Member of the Legislative Council of Western Australia
- In office 22 May 1938 – 13 April 1953
- Preceded by: Alec Clydesdale
- Succeeded by: Arthur Griffith
- Constituency: Metropolitan-Suburban

Personal details
- Born: 21 June 1888 Richmond, Victoria, Australia
- Died: 29 January 1957 (aged 68) London, England
- Party: Liberal

= James Dimmitt =

Australian politician

James Albert Dimmitt (21 June 1888 – 29 January 1957) was an Australian politician who was a Liberal Party member of the Legislative Council of Western Australia from 1938 to 1953. He later served as Agent-General for Western Australia from 1953 until his death.

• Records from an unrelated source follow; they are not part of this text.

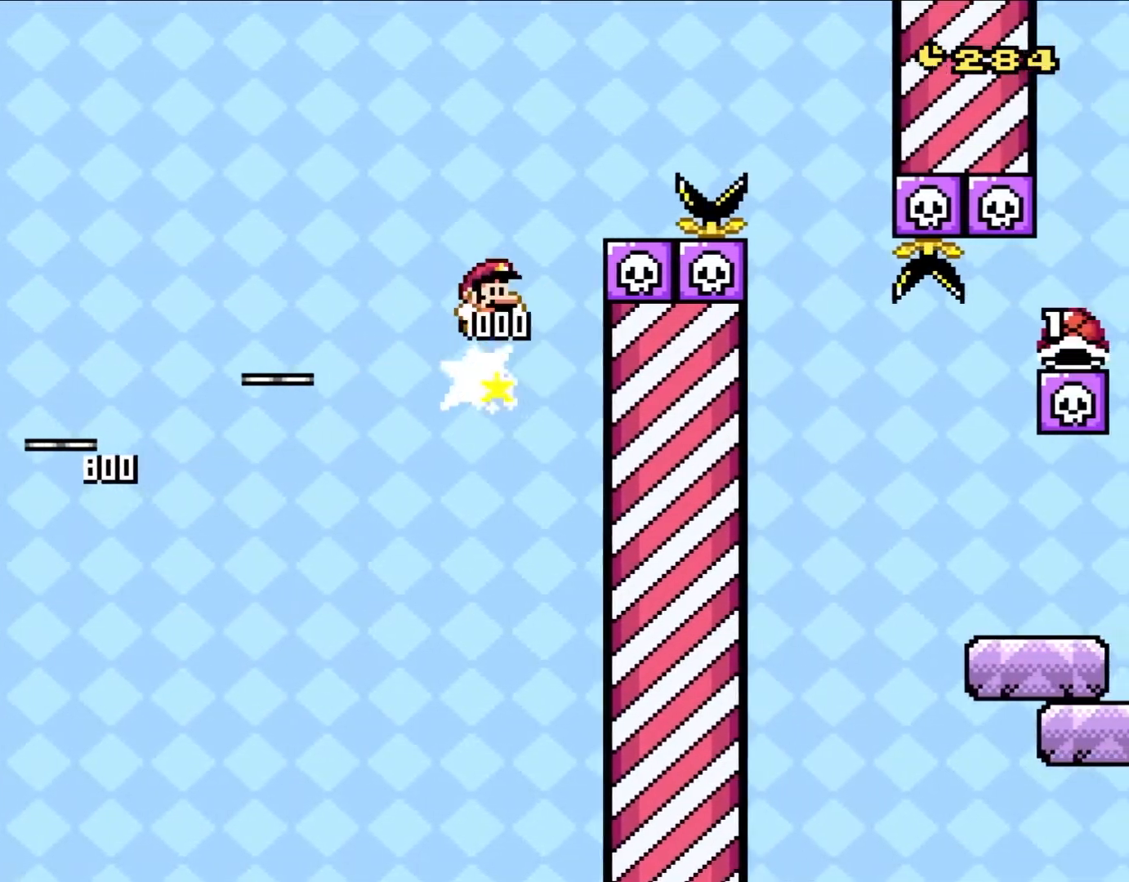
{"buttons": ["B", "Y", "DPAD_RIGHT"], "events": [[117, "DPAD_RIGHT", "down"]]}
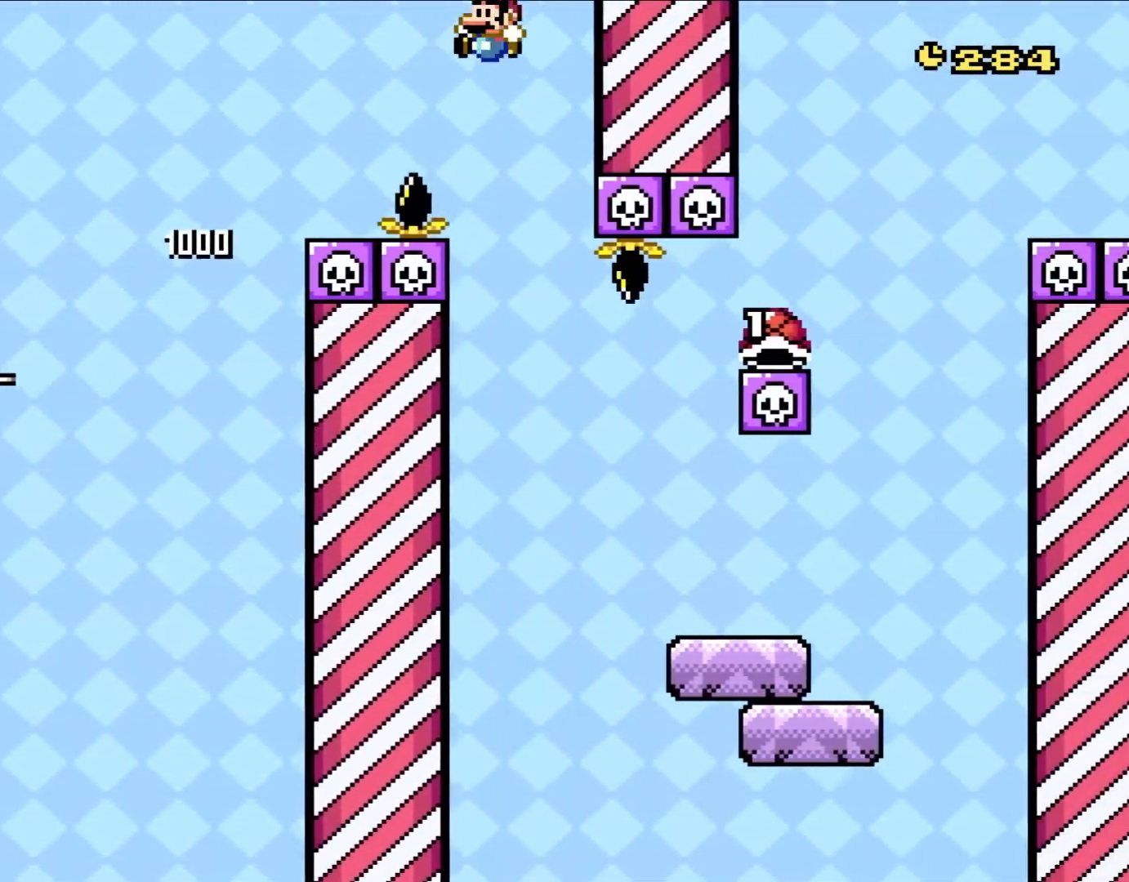
{"buttons": ["B", "Y", "DPAD_RIGHT"], "events": [[17, "B", "up"], [83, "DPAD_UP", "down"], [117, "DPAD_LEFT", "down"], [117, "DPAD_RIGHT", "up"], [117, "DPAD_UP", "up"], [250, "B", "down"], [250, "DPAD_LEFT", "up"], [250, "DPAD_UP", "down"], [283, "DPAD_RIGHT", "down"], [283, "DPAD_UP", "up"]]}
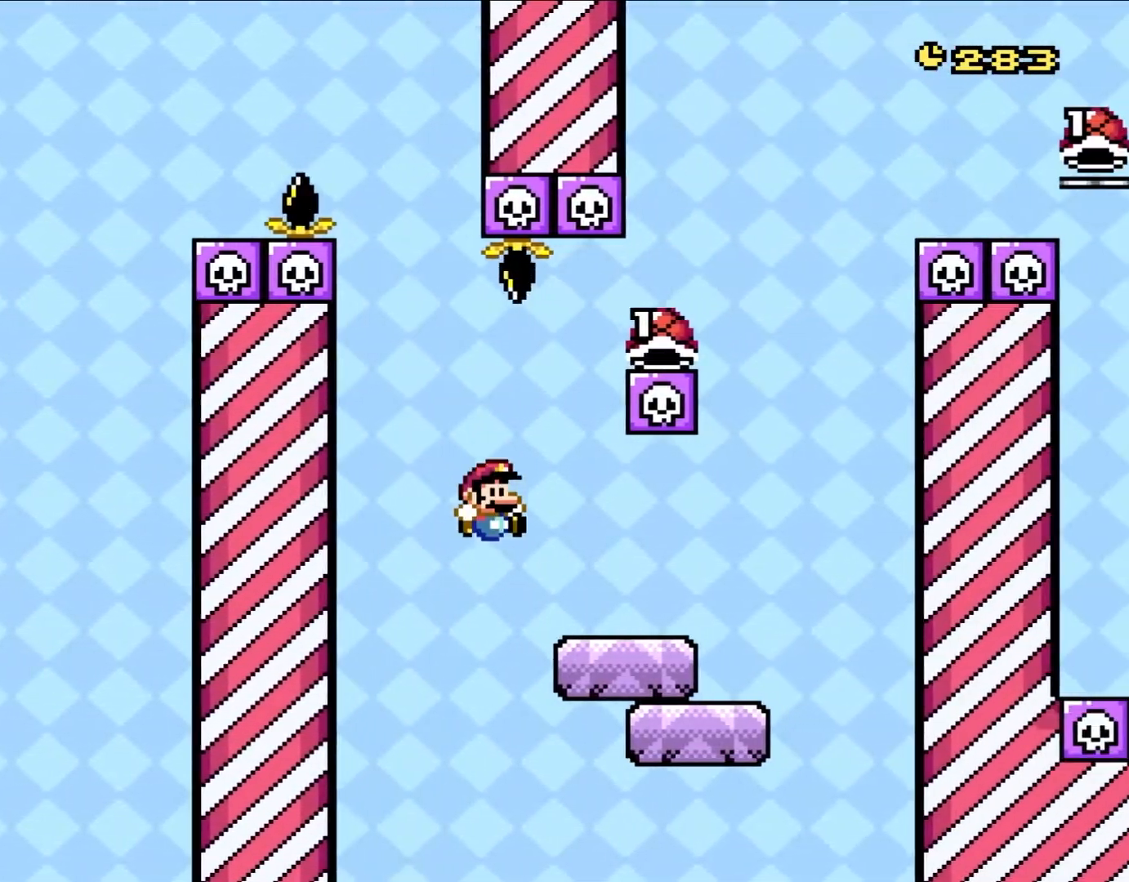
{"buttons": ["B", "Y", "DPAD_UP"], "events": [[117, "B", "up"], [467, "B", "down"], [467, "DPAD_UP", "down"], [483, "DPAD_RIGHT", "up"]]}
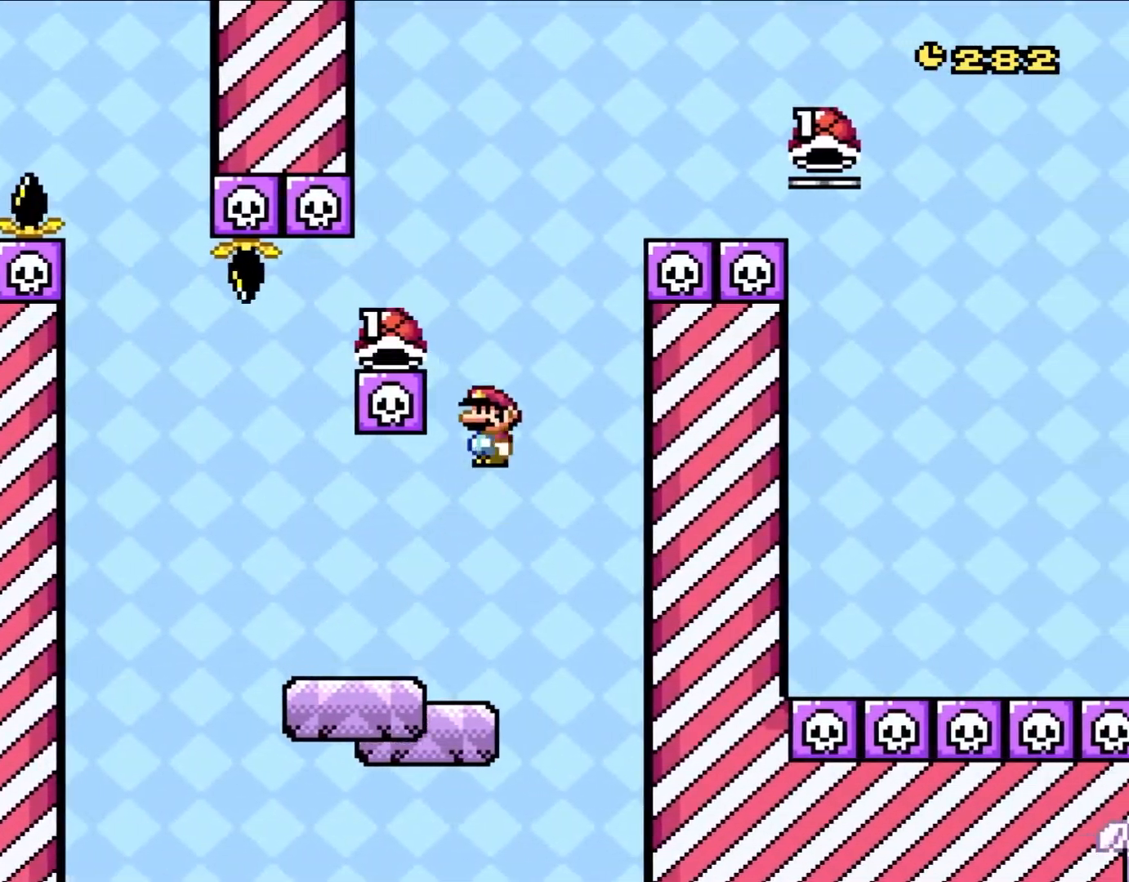
{"buttons": ["B", "Y"], "events": [[17, "DPAD_LEFT", "down"], [17, "DPAD_UP", "up"], [483, "DPAD_LEFT", "up"]]}
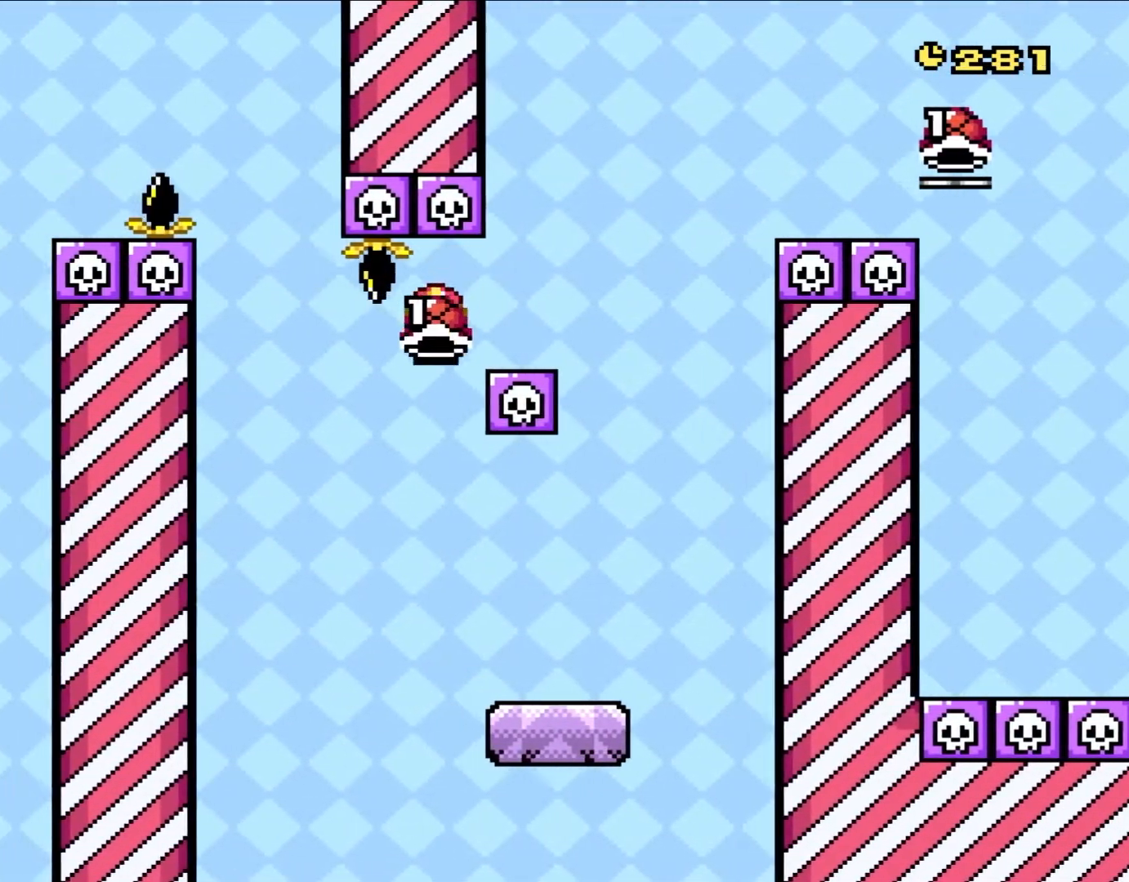
{"buttons": ["Y", "DPAD_RIGHT"], "events": [[83, "DPAD_RIGHT", "down"], [350, "B", "up"]]}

Dimmitt was born in Melbourne, and arrived in Western Australia in 1911, where he began working as a salesman. He eventually became a company director, serving on the boards of a wide variety of companies, including a match company, an insurance company, a coal-mining firm, and an airline (West Australian Airways). His own company, Armstrong Dimmitt Ltd., sold motor vehicle parts and accessories. Dimmitt was elected to parliament in 1938, representing Metropolitan-Suburban Province. He was appointed chairman of committees in the Legislative Council in 1946, replacing James Cornell. In 1953, the Liberal government of Ross McLarty appointed Dimmitt to the position of agent-general (the government's representative in London), which meant he had to resign from parliament. He served until his death in January 1957.